The imagery of the bullock is of patient, untiring, and successful labor in service to others. Proverbs 14:4 confirms this, "Where no oxen are, the trough is clean; but much increase comes by the strength of an ox." History shows that oxen will literally work themselves to death. Likewise, we have seen Jesus' devotion to the death in fulfilling God's will for Him, and II Corinthians 11 provides a long list of Paul's labors under frequent duress in fulfilling his calling.

John W. Ritenbaugh
The Offerings of Leviticus (Part Two): The Burnt Offering

Leviticus 1:5-17

A comparison of the operations of the offerer and the priest on the offerings reveals distinctions in the varieties of the burnt offering. In Leviticus 1:5-17, we see that the bullock, sheep, and goat were cut up and washed with water, but the turtledove was not. It was split but not cut into pieces. This focuses mostly on the work of priest who assists in the offering because, even for those who would be quite capable of performing this function, the priest is still required to do it for them.

John W. Ritenbaugh
The Offerings of Leviticus (Part Two): The Burnt Offering

Leviticus 1:9

During the preparations for the burning, the entrails and legs—representing our innermost being: the heart from which conduct springs; the viscera, our emotions; and the legs, our walk—must be cleansed with water before all is burned on the fire. The burnt offering is cleaned on the inside and then completely consumed.

__Records__.
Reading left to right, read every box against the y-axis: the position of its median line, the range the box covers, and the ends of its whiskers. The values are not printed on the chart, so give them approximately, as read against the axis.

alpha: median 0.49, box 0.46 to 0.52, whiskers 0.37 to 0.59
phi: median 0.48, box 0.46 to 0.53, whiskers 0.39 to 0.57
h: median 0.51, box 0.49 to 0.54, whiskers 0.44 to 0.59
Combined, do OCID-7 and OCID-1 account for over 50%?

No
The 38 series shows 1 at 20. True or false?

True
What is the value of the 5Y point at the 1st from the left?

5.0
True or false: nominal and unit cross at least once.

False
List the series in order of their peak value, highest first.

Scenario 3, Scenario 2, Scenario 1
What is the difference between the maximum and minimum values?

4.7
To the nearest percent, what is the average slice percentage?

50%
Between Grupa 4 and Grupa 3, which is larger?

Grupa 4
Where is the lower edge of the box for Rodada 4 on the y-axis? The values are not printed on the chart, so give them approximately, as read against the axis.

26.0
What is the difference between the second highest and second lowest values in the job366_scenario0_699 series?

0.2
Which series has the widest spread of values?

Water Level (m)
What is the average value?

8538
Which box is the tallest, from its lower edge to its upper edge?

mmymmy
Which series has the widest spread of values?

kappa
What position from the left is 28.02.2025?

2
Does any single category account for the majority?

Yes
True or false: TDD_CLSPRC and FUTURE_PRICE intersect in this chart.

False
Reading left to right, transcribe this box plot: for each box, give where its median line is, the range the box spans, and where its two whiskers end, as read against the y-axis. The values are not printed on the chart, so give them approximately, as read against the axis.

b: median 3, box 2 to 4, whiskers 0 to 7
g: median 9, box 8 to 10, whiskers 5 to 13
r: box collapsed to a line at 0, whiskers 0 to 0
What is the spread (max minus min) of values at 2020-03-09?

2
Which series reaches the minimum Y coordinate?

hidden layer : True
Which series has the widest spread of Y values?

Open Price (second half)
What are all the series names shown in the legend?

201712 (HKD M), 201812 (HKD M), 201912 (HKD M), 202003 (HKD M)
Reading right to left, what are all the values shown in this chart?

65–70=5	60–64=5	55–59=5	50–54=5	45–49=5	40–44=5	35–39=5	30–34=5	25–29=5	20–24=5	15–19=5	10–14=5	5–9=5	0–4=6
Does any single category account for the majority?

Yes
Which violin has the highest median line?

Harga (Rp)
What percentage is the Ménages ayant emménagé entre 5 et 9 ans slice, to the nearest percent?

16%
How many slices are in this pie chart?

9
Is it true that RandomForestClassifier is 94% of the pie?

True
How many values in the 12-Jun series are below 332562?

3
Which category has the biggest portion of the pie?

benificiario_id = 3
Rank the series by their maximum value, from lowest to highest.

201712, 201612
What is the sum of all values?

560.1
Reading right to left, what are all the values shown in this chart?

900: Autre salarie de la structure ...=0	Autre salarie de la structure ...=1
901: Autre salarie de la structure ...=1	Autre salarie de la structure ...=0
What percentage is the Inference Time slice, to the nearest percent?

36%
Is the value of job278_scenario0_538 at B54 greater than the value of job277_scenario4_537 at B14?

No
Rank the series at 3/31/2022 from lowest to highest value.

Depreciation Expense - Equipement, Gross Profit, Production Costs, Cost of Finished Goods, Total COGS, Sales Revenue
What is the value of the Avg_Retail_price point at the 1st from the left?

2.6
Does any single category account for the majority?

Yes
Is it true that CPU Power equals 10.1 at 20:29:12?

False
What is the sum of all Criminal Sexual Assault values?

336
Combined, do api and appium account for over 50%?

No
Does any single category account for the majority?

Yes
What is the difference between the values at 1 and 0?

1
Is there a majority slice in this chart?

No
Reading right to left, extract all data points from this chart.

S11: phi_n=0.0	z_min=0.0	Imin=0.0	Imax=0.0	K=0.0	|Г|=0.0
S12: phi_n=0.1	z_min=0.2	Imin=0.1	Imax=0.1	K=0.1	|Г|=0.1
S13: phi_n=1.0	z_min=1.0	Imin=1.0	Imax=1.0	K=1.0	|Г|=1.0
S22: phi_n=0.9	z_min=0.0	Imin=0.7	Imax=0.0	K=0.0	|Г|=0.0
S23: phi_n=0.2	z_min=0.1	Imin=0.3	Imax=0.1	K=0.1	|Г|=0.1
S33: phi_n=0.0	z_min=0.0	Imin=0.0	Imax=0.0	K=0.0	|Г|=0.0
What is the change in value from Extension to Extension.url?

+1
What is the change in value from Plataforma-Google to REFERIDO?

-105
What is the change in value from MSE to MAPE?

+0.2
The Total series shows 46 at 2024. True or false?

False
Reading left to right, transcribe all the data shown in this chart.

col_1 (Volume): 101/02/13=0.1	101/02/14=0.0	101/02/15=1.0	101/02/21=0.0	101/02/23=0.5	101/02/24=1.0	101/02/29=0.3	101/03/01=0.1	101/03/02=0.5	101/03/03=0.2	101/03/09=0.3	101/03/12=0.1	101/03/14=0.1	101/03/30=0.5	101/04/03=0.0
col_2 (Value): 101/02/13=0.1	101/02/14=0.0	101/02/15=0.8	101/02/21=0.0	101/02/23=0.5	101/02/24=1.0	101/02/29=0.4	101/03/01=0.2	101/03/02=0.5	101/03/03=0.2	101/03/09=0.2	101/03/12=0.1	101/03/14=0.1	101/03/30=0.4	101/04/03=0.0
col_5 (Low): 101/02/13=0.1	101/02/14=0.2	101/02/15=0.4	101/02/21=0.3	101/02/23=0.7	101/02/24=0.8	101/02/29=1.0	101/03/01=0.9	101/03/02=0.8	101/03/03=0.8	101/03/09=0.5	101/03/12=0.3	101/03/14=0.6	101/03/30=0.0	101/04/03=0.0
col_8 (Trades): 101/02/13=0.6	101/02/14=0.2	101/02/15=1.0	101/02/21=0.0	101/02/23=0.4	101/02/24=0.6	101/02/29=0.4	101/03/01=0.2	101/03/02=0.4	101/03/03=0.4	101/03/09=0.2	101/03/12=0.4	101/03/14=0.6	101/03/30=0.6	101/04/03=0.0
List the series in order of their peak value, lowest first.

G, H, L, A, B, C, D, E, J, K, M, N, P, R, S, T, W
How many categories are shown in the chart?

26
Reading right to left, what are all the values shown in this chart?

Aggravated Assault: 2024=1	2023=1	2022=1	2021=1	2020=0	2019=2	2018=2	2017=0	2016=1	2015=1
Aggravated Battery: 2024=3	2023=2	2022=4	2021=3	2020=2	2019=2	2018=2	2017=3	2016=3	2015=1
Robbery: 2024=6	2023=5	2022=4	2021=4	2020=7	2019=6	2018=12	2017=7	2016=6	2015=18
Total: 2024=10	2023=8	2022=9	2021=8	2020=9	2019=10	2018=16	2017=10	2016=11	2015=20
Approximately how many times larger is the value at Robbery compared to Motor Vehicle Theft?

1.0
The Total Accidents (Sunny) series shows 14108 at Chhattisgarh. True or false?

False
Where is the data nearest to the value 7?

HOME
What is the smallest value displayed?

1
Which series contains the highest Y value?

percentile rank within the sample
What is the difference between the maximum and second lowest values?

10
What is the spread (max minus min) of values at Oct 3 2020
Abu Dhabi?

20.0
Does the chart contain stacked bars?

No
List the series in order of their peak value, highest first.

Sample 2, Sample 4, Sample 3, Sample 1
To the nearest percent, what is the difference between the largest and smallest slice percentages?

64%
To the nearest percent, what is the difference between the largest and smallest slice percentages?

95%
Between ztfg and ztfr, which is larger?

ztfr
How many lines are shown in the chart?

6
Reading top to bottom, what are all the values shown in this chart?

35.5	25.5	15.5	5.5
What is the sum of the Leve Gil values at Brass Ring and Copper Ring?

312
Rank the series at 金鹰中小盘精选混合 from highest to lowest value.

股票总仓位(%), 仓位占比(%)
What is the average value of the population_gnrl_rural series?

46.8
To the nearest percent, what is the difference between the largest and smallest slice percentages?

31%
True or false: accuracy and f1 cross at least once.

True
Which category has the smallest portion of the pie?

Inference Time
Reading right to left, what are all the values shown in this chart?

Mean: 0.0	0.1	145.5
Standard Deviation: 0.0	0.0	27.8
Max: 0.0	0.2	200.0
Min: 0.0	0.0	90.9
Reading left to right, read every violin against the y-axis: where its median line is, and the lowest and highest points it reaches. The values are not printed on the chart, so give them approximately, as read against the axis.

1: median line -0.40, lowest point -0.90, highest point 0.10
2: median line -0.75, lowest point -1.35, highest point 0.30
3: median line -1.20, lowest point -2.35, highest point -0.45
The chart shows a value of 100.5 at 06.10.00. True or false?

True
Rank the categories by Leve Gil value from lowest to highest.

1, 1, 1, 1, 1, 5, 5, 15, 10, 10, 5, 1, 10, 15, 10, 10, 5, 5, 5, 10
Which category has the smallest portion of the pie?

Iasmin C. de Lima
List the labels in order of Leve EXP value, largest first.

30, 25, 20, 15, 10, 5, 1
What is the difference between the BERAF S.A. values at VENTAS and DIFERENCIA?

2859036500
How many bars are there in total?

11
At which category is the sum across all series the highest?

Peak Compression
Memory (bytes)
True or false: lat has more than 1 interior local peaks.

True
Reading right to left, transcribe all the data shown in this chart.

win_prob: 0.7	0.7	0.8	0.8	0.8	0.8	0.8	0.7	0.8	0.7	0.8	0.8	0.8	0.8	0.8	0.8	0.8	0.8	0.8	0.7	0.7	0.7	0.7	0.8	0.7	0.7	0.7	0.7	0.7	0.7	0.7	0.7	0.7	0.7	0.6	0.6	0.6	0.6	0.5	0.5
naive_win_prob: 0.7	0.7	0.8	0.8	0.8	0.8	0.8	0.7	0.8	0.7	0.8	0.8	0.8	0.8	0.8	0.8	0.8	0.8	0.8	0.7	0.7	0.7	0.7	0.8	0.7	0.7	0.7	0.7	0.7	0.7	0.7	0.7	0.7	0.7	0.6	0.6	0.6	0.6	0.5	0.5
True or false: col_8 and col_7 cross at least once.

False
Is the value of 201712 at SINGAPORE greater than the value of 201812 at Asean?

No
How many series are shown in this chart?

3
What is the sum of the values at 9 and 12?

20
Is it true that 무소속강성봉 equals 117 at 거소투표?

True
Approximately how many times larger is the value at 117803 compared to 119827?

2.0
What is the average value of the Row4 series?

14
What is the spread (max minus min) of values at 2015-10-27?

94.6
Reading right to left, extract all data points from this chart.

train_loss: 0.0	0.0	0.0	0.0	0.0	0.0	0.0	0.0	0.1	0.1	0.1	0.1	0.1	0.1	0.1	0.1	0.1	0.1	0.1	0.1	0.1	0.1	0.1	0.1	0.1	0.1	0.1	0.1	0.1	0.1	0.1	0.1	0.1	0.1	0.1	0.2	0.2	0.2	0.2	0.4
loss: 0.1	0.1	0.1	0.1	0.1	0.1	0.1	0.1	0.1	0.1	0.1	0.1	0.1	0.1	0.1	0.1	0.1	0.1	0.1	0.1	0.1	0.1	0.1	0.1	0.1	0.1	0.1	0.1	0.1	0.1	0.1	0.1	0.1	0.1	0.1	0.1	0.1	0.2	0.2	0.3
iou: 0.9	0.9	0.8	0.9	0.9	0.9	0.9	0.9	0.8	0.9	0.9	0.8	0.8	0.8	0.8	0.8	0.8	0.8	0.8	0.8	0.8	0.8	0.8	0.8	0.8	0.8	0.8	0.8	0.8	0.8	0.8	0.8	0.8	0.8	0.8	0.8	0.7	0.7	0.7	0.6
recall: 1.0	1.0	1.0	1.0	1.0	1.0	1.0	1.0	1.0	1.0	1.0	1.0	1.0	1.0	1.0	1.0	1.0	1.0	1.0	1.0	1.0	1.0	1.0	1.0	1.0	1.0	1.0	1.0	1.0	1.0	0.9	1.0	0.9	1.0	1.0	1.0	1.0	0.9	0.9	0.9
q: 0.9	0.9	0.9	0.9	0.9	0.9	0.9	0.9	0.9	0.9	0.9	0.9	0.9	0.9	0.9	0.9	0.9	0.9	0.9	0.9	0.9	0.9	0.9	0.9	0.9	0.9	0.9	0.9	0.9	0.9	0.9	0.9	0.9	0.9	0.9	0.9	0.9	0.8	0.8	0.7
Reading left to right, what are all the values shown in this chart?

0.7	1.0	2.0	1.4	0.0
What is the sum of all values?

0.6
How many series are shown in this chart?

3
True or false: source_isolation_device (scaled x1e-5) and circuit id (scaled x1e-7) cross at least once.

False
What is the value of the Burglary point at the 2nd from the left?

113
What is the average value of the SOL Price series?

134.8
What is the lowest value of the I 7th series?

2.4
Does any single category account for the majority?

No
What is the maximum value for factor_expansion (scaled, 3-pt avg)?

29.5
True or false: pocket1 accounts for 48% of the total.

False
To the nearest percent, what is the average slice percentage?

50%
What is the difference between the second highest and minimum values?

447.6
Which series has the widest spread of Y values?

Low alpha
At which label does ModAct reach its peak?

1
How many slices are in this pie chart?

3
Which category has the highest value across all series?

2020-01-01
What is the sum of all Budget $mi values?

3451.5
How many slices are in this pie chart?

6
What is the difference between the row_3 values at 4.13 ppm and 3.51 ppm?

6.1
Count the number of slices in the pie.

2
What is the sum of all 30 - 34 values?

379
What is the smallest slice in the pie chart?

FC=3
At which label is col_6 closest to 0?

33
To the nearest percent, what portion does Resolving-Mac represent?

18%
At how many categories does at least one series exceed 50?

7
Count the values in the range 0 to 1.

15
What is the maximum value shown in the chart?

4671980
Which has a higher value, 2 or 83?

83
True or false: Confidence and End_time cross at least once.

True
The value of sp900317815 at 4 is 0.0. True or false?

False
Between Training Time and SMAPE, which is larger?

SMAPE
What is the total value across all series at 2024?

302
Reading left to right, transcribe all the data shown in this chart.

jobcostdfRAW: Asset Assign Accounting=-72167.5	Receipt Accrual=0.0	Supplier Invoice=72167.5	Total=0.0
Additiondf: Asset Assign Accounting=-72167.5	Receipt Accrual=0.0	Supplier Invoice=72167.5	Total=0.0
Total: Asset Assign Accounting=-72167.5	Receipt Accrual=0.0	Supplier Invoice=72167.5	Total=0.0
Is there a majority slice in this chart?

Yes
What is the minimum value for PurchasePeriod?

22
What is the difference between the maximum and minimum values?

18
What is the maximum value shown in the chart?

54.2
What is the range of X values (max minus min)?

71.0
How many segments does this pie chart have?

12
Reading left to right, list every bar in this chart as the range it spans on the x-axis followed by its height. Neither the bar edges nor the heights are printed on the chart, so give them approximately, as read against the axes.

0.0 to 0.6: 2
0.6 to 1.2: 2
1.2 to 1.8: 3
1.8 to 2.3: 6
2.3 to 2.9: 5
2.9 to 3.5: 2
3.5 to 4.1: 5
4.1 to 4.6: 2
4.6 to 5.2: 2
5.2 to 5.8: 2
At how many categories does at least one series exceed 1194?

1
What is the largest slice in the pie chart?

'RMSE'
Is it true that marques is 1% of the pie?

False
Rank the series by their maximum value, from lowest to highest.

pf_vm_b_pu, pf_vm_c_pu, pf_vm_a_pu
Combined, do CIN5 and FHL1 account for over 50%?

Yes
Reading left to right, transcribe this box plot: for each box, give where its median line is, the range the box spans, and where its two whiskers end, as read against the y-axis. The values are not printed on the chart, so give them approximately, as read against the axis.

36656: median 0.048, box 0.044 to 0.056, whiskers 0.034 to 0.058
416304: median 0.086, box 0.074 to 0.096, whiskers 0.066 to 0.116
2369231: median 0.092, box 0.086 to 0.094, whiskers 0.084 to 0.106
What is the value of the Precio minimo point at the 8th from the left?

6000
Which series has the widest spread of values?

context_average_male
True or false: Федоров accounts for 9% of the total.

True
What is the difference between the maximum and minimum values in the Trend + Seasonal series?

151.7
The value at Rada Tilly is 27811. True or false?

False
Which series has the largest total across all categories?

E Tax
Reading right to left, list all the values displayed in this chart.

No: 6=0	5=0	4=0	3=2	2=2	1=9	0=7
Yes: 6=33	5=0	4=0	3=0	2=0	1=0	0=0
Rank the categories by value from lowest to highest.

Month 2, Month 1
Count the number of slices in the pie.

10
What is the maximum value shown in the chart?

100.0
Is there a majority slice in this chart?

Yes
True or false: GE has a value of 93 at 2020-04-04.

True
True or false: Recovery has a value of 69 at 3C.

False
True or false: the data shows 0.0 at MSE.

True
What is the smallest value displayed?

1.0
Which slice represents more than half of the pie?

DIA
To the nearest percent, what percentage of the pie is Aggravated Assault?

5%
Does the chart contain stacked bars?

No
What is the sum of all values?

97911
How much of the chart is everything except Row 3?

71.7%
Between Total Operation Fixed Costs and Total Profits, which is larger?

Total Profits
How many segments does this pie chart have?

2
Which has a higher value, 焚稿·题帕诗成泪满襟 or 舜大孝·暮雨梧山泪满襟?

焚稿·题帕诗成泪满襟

__Description of the task__. Set down the passage on the burnt offering word for word, from "The imagery of" up to and including "fulfilling his calling.".

__Output__.
The imagery of the bullock is of patient, untiring, and successful labor in service to others. Proverbs 14:4 confirms this, "Where no oxen are, the trough is clean; but much increase comes by the strength of an ox." History shows that oxen will literally work themselves to death. Likewise, we have seen Jesus' devotion to the death in fulfilling God's will for Him, and II Corinthians 11 provides a long list of Paul's labors under frequent duress in fulfilling his calling.